We’re are fortunate enough to be staying in a beautiful 4BR home with lush gardens, a pool, and community tennis in a prime location in Easthampton, NY. The house is being sold and the new owner is taking possession in September. I wonder if the new owner will be privy to all of the defects that are only noticeable after spending some time in the house. We arrived this past Saturday and noticed first that the flushing mechanism in the master bath toilet needs to be replaced which is certainly something that the new owner will notice during the pre-closing walk-thru. It’s much less likely that this new owner will discover the following:
- The central AC in half of the house works only sporadically and often not at all.
- The 220V electrical feed to the house isn’t working properly and has been an issue in the past (we discovered this only after calling the AC repairman, then an electrician, and finally LIPA who provides the electrical service for the house). The lack of 220 prevents the the AC, pool pump, and clothes dryer from operating. LIPA has since connected a back up generator that is pumping 220 into the house until their crew has the time to come and dig up the street to find the "break."
- The sprinkler system is not working properly evidenced by the large brown patches in areas across the lawns. It is in obvious need of repair and as it is on a timer this fact won’t likely be discovered by the new owner either.
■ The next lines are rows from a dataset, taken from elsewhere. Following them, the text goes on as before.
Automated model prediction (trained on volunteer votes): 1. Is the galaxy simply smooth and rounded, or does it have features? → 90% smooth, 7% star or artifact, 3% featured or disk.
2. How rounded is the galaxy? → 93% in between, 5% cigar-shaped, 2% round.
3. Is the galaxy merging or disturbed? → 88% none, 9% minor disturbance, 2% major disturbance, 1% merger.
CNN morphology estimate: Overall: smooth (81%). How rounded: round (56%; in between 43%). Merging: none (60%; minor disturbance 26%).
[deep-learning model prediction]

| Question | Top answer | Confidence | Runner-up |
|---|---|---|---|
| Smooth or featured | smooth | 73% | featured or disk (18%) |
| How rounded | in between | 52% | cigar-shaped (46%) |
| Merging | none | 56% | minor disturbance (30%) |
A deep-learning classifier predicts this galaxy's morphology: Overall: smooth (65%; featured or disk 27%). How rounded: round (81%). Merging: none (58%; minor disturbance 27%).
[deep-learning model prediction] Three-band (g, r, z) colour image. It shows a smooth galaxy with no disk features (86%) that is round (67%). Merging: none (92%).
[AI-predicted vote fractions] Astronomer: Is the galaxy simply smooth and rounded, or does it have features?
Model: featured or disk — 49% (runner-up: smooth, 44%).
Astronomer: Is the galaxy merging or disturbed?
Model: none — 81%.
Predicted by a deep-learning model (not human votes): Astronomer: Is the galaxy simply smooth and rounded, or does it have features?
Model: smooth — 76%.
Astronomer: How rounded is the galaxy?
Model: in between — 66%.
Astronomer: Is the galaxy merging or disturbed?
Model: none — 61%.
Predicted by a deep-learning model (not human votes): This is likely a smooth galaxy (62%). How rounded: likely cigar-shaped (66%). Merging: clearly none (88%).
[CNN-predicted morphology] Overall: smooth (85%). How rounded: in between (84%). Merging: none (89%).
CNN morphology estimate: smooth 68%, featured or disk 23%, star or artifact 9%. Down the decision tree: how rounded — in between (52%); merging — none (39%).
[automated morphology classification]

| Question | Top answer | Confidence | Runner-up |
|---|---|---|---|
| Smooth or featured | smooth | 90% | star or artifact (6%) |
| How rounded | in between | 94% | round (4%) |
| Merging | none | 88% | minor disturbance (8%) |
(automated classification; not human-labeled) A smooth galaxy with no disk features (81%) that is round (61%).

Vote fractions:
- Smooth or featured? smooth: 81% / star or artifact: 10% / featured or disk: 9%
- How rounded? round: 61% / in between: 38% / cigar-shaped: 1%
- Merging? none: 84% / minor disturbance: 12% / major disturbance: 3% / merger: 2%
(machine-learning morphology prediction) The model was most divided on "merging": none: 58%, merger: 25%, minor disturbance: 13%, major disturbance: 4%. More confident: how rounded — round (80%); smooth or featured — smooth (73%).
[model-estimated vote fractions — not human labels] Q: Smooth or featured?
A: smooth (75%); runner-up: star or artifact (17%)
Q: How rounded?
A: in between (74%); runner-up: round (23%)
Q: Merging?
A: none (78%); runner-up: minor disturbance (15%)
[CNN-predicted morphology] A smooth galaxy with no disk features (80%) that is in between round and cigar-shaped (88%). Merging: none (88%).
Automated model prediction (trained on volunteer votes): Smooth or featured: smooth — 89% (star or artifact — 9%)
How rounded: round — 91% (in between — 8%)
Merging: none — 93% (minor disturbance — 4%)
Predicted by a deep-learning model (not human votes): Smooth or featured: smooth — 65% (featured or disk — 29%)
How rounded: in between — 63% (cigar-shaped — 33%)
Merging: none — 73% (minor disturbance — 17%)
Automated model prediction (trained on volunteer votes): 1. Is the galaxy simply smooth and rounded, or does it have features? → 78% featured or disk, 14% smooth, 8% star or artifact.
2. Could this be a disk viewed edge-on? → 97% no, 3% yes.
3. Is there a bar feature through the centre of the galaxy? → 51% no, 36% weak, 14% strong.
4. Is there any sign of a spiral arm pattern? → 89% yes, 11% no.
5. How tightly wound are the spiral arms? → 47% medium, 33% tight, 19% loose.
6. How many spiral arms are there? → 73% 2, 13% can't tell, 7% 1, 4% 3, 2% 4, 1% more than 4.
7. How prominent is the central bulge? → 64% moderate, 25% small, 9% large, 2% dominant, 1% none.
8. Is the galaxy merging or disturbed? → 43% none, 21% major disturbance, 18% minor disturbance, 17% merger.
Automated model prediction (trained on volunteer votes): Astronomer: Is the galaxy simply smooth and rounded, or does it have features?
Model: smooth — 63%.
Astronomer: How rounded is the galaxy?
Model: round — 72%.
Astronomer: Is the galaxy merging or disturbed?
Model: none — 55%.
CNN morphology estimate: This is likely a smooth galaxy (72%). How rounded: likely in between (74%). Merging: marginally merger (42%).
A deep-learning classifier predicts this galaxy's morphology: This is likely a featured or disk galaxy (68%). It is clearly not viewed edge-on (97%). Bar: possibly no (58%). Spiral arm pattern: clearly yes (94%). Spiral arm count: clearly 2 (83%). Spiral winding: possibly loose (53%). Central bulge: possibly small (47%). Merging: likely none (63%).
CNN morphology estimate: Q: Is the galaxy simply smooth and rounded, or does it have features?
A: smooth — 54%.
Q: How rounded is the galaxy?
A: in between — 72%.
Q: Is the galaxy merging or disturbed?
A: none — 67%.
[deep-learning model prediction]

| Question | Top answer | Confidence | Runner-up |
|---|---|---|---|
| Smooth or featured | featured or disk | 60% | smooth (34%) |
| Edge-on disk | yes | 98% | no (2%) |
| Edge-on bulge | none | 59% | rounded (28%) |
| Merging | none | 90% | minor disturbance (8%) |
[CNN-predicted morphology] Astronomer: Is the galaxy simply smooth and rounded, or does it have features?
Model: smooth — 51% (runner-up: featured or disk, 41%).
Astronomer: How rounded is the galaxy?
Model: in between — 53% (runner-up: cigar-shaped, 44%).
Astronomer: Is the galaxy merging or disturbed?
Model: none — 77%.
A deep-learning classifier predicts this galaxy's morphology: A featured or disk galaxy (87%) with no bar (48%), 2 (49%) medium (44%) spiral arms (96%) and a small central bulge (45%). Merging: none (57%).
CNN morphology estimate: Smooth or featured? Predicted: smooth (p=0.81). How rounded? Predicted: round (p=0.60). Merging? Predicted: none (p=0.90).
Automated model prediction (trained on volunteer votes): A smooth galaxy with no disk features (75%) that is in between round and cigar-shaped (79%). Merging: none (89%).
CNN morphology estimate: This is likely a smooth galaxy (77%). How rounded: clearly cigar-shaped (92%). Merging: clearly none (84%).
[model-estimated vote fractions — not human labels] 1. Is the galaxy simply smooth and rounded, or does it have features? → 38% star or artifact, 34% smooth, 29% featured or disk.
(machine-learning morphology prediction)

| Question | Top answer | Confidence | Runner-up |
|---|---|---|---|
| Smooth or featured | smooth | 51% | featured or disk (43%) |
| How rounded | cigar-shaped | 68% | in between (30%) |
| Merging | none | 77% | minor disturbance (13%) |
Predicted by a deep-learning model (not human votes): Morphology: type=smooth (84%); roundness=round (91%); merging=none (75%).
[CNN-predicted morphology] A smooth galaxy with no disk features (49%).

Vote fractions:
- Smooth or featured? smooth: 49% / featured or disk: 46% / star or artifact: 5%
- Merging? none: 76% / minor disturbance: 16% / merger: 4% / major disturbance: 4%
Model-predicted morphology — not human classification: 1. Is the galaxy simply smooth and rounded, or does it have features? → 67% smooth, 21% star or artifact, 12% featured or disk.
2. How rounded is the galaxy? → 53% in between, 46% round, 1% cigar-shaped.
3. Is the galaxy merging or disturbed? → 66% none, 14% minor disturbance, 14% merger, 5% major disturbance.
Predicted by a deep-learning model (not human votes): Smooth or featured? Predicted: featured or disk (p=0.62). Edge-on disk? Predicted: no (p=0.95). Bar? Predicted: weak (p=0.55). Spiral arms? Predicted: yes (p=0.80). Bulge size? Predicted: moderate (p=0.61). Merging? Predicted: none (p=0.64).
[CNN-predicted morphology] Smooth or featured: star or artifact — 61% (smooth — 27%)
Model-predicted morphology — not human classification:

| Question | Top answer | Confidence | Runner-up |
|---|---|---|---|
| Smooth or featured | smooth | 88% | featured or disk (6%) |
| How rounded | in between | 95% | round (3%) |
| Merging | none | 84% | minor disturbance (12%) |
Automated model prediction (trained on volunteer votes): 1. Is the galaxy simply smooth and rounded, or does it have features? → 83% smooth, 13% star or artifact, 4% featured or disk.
This brings me to a very important conclusion. As I don’t often sell single family homes with land (apartments are different because the building is responsible for most major systems), I usually suggest that my buyers do their walk-through on the morning of or just one day prior to closing. Well no more. This experience has made me realize that the buyer beware mantra should be recited throughout the entire buying process. Here’s my advice:
- I would strongly suggest that buyers do their walk-through several days prior to closing so that any major system defects can be remedied prior to closing. At bare minimum, you can ask for some sort of "rebate" at closing assuming the contract provides for it (i.e. if you signed an "as is" contract like many buyers do, you need to consult your attorney).
- I also think that it seems like a good idea to do a more thorough inspection of a property prior to signing a contract. That luxury has not been available to buyers recently as multiple bidders have forced quick non-contingent contract signings. I suspect the luxury will return.
So in three weeks, a new owner will close and move into this house and it’s quite likely that s/he will have no knowledge of some significant issues that need to be addressed. It’s a shame s/he can’t spend a week in the house prior to closing…now that’s a dangerous concept!